Grande Prêmio de Miami (2 a 4 de maio)

A melhor época do ano para estar em Miami coincide justamente com as primeiras semanas de maio. Em termos de clima, pode ser o melhor lugar dos Estados Unidos nessa época — não muito quente e não muito úmido para o fim de semana do GP.

A corrida acontece no Hard Rock Stadium, em Miami Gardens, que não fica exatamente em Miami. Na verdade, fica praticamente equidistante entre Miami e Fort Lauderdale.

Isso oferece várias opções de experiência. Miami oferece uma das melhores vidas noturnas do mundo — pense em Club Space e E11EVEN Miami — enquanto Fort Lauderdale é ideal para uma viagem de praia, com hotéis como o Four Seasons Hotel and Residences Fort Lauderdale oferecendo acesso direto à praia.

Para uma experiência mais imersiva, o Seminole Hard Rock Hotel & Casino é o grande resort mais próximo da pista e tem várias integrações com o GP, incluindo shuttles durante todo o dia.

Quanto à corrida, o Hard Rock Beach Club oferece uma experiência única à beira da pista, com cabanas nas curvas 11, 12, 13 e 14.

Grande Prêmio de Mônaco (5 a 7 de junho)

É a joia da coroa do calendário da F1. Nenhuma corrida chega perto de seu prestígio, tanto para vencer como piloto quanto para assistir como fã. Também é talvez a mais difícil de organizar por conta própria.

Empresas como Grand Prix Grand Tours oferecem pacotes com base em Nice, a apenas 20 minutos de trem de Mônaco. Já a Amber Lounge oferece experiências mais exclusivas, incluindo acomodação em iate de luxo e festas privadas. Mas o elemento essencial é assistir à corrida de um iate no porto. Esse é o ponto máximo da experiência em Mônaco.

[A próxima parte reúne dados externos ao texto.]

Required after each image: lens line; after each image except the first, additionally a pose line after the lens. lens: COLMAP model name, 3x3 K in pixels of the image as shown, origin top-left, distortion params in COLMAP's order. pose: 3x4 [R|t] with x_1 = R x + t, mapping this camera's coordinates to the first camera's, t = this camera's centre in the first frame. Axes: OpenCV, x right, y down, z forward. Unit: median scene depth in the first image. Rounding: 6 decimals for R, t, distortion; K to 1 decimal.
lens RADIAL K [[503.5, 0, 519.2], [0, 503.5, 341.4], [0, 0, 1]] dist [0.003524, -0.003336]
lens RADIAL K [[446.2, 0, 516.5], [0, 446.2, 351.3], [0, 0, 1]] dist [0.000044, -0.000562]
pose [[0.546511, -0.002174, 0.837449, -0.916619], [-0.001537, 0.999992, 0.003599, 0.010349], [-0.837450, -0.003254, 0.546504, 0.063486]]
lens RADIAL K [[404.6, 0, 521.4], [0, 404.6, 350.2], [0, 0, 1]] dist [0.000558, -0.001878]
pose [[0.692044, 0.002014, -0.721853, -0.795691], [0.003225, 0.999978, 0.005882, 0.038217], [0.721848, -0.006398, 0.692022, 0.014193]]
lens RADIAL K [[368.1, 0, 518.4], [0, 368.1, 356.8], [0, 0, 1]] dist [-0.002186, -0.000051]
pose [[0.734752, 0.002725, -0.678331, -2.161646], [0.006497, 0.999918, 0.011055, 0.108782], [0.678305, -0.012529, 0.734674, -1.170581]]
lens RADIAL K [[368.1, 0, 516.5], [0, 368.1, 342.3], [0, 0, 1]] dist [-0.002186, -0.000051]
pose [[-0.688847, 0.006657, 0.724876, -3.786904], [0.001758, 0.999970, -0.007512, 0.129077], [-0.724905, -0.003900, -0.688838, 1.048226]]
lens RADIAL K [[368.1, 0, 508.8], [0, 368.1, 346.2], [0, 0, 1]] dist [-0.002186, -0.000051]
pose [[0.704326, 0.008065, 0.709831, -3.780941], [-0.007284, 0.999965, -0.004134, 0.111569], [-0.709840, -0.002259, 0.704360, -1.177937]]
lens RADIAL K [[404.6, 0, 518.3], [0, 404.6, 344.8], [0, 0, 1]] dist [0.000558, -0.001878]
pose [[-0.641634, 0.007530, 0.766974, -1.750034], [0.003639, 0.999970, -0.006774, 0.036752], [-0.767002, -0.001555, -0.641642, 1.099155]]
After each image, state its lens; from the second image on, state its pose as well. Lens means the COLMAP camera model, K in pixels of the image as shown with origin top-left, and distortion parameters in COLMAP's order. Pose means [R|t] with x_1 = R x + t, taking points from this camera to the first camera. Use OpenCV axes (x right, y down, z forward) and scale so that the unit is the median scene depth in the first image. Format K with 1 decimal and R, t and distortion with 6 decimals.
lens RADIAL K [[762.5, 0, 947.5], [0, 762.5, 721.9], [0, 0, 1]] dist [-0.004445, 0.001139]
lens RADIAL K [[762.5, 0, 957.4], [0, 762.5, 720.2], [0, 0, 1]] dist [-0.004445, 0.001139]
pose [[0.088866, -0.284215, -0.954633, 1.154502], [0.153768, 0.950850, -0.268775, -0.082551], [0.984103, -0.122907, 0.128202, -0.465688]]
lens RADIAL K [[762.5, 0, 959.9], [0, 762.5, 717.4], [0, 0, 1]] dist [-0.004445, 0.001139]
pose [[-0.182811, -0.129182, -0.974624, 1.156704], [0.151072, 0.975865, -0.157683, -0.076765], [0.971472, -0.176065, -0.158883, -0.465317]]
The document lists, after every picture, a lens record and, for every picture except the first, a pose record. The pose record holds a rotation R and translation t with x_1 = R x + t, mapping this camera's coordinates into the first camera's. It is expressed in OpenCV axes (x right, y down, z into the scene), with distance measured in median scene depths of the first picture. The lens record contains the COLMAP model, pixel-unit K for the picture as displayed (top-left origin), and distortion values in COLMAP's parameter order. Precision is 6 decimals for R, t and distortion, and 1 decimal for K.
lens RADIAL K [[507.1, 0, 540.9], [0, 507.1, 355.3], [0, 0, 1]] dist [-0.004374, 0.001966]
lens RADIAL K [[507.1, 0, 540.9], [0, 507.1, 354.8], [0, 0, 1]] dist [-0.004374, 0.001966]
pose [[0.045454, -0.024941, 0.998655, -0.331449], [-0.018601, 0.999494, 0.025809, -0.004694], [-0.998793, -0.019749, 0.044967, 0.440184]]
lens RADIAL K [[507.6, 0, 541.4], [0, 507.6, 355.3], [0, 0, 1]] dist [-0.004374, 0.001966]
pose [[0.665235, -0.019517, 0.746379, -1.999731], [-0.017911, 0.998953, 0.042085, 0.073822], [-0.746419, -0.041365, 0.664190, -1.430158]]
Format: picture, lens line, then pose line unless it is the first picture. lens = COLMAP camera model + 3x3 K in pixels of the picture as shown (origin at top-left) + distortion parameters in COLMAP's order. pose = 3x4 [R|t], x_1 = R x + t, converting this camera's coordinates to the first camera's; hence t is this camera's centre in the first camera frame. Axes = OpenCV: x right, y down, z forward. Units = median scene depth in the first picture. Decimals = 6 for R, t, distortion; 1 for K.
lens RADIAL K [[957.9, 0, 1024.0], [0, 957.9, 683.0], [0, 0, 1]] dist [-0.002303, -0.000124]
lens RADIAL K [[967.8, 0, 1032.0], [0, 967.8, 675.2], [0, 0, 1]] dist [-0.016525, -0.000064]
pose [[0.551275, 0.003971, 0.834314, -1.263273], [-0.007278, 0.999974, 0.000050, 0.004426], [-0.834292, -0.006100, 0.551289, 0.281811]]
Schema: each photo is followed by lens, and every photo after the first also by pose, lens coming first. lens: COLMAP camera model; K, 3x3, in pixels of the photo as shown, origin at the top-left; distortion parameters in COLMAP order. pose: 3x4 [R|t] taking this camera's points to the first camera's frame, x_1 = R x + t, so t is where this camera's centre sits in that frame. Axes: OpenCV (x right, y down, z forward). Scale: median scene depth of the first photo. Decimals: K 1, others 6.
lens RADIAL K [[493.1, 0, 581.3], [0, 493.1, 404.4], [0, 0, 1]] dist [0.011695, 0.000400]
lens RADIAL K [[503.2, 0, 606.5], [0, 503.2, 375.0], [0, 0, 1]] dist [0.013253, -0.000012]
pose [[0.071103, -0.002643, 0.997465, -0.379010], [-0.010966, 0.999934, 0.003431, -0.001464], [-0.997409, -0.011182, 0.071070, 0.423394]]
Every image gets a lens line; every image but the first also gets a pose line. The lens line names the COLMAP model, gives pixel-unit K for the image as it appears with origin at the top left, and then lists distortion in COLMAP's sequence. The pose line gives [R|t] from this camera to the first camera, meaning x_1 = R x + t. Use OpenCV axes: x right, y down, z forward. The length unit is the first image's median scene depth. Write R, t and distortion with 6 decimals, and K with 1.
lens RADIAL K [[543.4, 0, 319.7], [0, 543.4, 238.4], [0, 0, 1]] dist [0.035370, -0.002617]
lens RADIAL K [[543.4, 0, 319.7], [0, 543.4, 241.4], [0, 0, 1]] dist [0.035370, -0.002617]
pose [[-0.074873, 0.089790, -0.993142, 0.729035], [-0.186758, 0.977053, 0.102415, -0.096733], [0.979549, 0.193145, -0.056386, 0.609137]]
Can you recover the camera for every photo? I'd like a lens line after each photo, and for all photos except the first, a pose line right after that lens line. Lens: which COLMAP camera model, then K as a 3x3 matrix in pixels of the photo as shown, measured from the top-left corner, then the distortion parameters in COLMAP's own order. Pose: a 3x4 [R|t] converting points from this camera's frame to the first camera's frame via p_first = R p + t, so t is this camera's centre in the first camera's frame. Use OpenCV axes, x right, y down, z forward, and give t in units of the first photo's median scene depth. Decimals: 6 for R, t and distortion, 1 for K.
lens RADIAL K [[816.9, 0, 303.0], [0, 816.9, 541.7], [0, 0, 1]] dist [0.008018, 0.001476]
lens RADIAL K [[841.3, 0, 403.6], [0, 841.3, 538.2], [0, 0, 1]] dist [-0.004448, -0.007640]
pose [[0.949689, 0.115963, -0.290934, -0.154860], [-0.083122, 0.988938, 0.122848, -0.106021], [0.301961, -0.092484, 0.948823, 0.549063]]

Grande Prêmio da Espanha (Barcelona-Catalunya) – 12 a 14 de junho

Com a adição de um circuito de rua em Madri, a Espanha se torna o terceiro país a sediar mais de um GP no calendário. Barcelona recebe corridas no Circuit de Barcelona-Catalunya desde 1991, tornando-se um dos pilares modernos da F1.

Nesse período, Barcelona também se tornou uma das capitais mundiais da vida noturna. Um estudo recente classificou a cidade como o melhor destino de vida noturna do mundo, com mais de 300 bares por 100 km² e locais que funcionam até 6 da manhã.

Grande Prêmio de Las Vegas – 19 a 21 de novembro

Não há nada como o GP de Las Vegas. A comparação mais próxima seria realizar uma corrida dentro da Disneyland, se você também fosse um grande fã da Disney.

Tudo acontece no centro da cidade: corrida, hotéis de luxo, restaurantes, clubes, shows, festas e eventos. É impossível escapar da atmosfera do GP.

Grande Prêmio de Abu Dhabi – 4 a 6 de dezembro

Depois de assistir à corrida final da temporada em 2022 e 2025, é difícil dizer se a maior atração é passar uma semana em Dubai ou assistir à corrida em Abu Dhabi.

A melhor solução é fazer os dois. Hotéis como o Mandarin Oriental Jumeirah ou o Four Seasons Resort Dubai at Jumeirah Beach oferecem bases perfeitas para combinar corrida, luxo e a cena EDM de Dubai, que continua crescendo.